Microbe Domestication and the Identification of the Wild Genetic Stock of Wine Yeasts

Abstract

For millennia that humans have used yeasts of the genus Saccharomyces in the production of foods and beverages, unwittingly fostering their domestication. However, little is known about their ecology, distribution and natural history. This thesis aimed to investigate the geographic distribution and population structure of new wild lineages and their relationship with domesticated wine stocks in two industrially important yeasts, S. cerevisiae and its cryotolerant relative S. uvarum. Using an extended collection at a global scale of previously uncharacterised wild isolates combined with population genomic approaches, it is shown that geographic populations in S. cerevisiae and S. uvarum thrive in natural habitats and have genetic histories independent of the industrial variants.
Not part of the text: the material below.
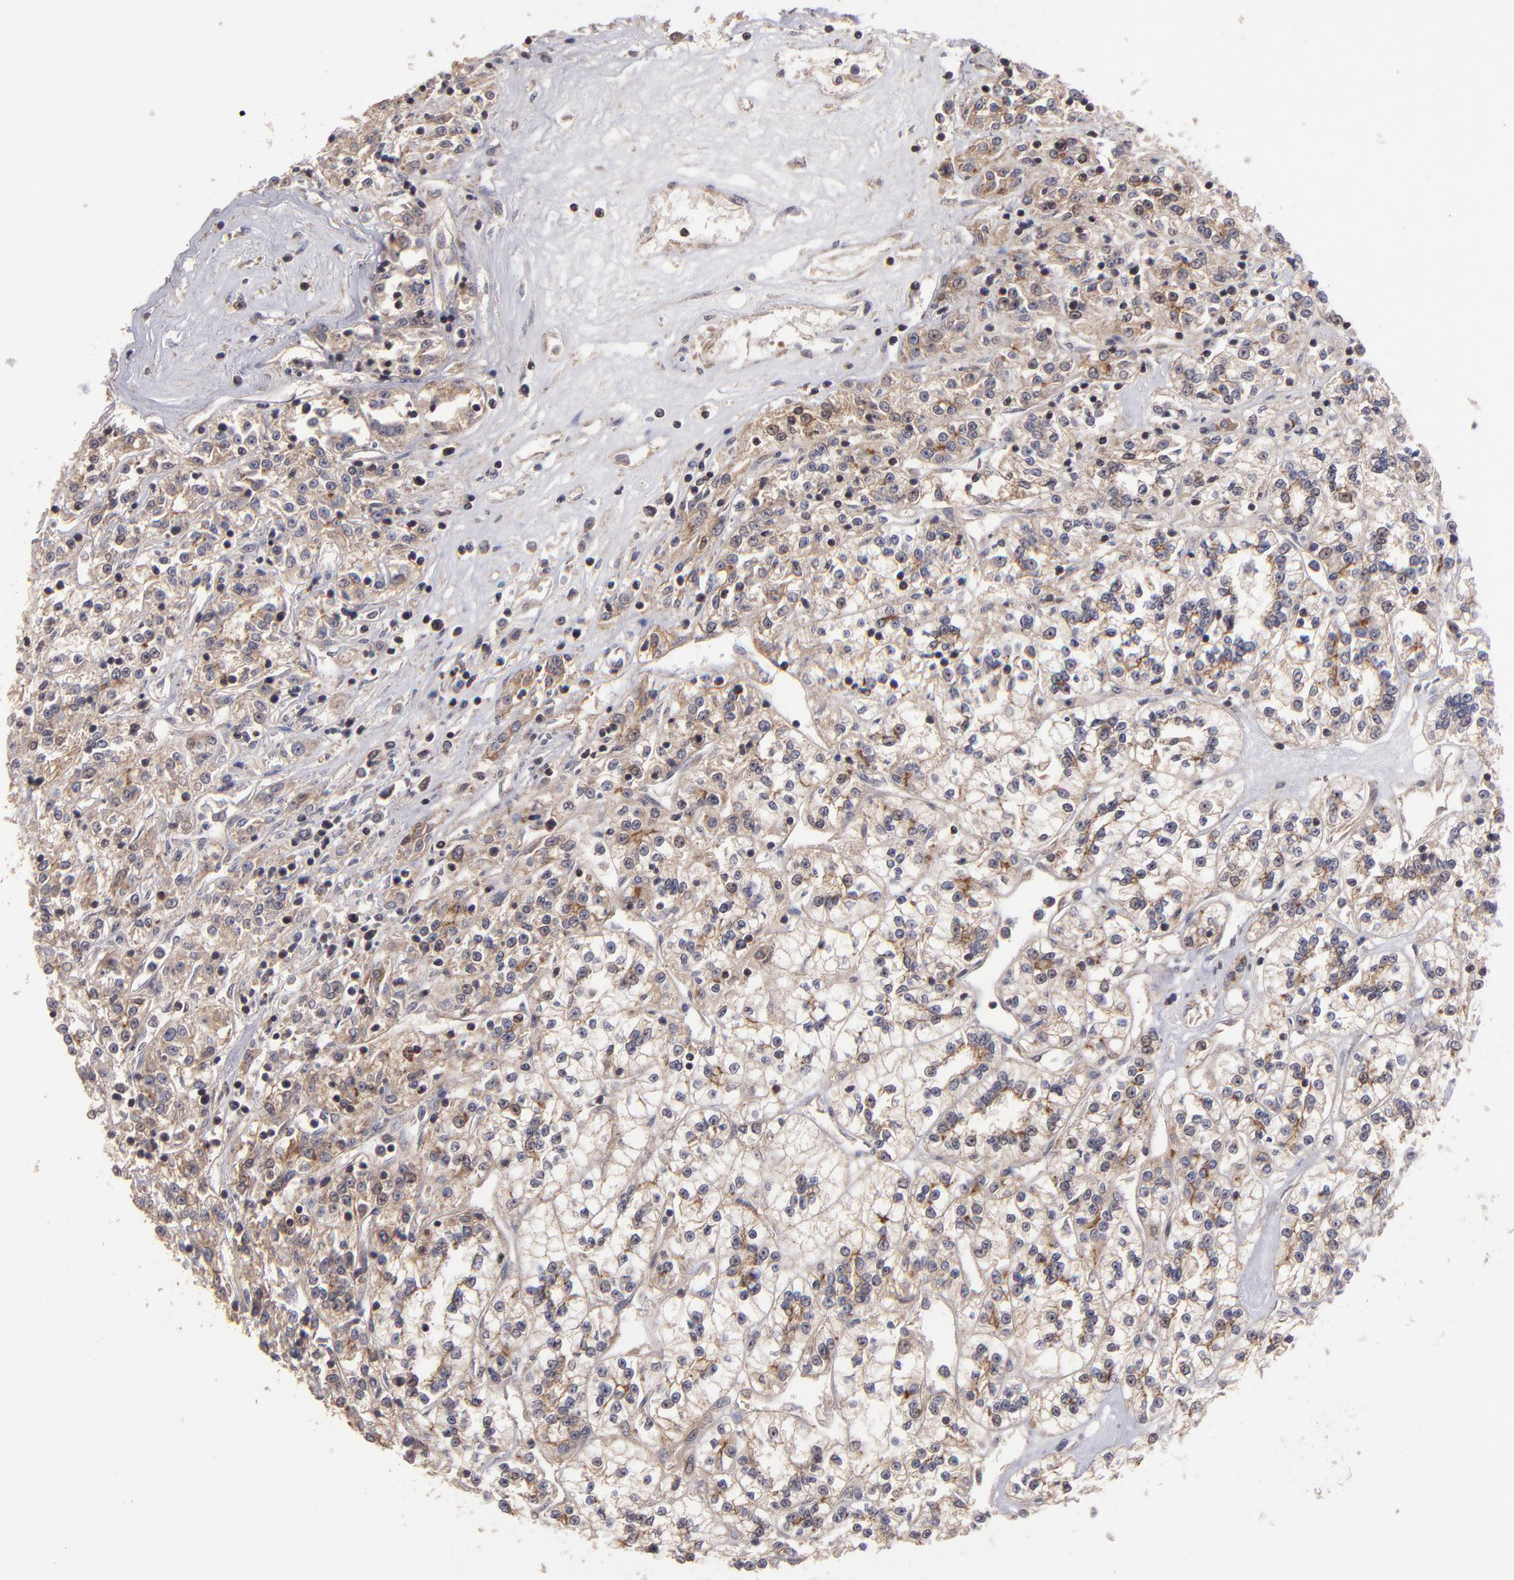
{"staining": {"intensity": "moderate", "quantity": "<25%", "location": "cytoplasmic/membranous"}, "tissue": "renal cancer", "cell_type": "Tumor cells", "image_type": "cancer", "snomed": [{"axis": "morphology", "description": "Adenocarcinoma, NOS"}, {"axis": "topography", "description": "Kidney"}], "caption": "Immunohistochemistry (IHC) photomicrograph of neoplastic tissue: renal adenocarcinoma stained using IHC exhibits low levels of moderate protein expression localized specifically in the cytoplasmic/membranous of tumor cells, appearing as a cytoplasmic/membranous brown color.", "gene": "NF2", "patient": {"sex": "female", "age": 76}}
Wild lineages closely related to domesticated stocks were found in the two species. However, whereas in S. cerevisiae the domesticated wine strains form a distinct lineage from their putative wild ancestors of Mediterranean oaks, in S. uvarum wine and cider strains and their wild Holarctic relatives could not be resolved at the phylogenetic and population structure levels, indicating different routes for the transition from wild to domesticate. In both cases, introgressions and horizontally transferred regions represented major discontinuities between wine and wild strains, and are likely to denote relevant domestication fingerprints in wine yeasts of both species. In addition, wine and Mediterranean oaks strains of S. cerevisiae also showed extensive sequence divergence at non-coding sites and DNA binding proteins, which is interpreted as a by-product of domestication. The results presented here constitute a first molecular indication of domestication in S. uvarum and also highlight a more complex population history in S. cerevisiae than previously thought. Altogether, these findings provide new insights into the general mechanisms of adaptation in eukaryotic microbes and illuminate the emergence of modern industrial microbial strains from wild variants.